Short columns packed with highly crosslinked 2.3 μm poly-styrene/divinylbenzene (PS/DVB) particles were used for rapid and efficient separation of proteins and peptides by reversed-phase high-performance liquid chromatography at elevated temperatures. Enhancement of the diffusivities of the sample components at elevated temperatures together with the short diffusion pathlength with the micropellicular polymeric stationary phases were responsible for high efficiency, high speed of analysis, and short column regeneration times.
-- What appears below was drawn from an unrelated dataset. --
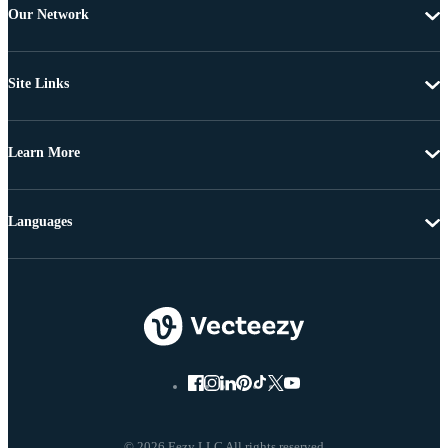
Our Network
Site Links
Learn More
Languages
© 2026 Eezy LLC All rights reserved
Underivatized PS/DVB beads as well as PS/DVB microspheres which have been modified with polyvinylalcohol or octadecyl chains on the surface were synthesized, employed, and compared to HY-TACH-C18, a commercially available micropellicular octadecyl-silica stationary phase, for the separation of proteins, octapeptides and tryptic protein digests. Highest performance was obtained with the silica- and PS/DVB-based octadecyl stationary phases, which exhibited similar column efficiencies but different selectivities for proteins and peptides. The minimum detectability at 214 nm and the maximum loading capacity for ribonuclease A using analytical 30×4.6 mm I.D. columns were 10 ng (0.6 pmol) and 1 μg, respectively. Finally, reversed-phase HPLC with a 60×2 mm I.D. narrow-bore column packed with micropellicular octadecyl PS/DVB was coupled successfully to electrospray mass spectrometry at a flow-rate of 0.15 mL min−1 and on-line full-scan mass spectra for molecular mass determination and identification of proteins in the lower picomol range were obtained.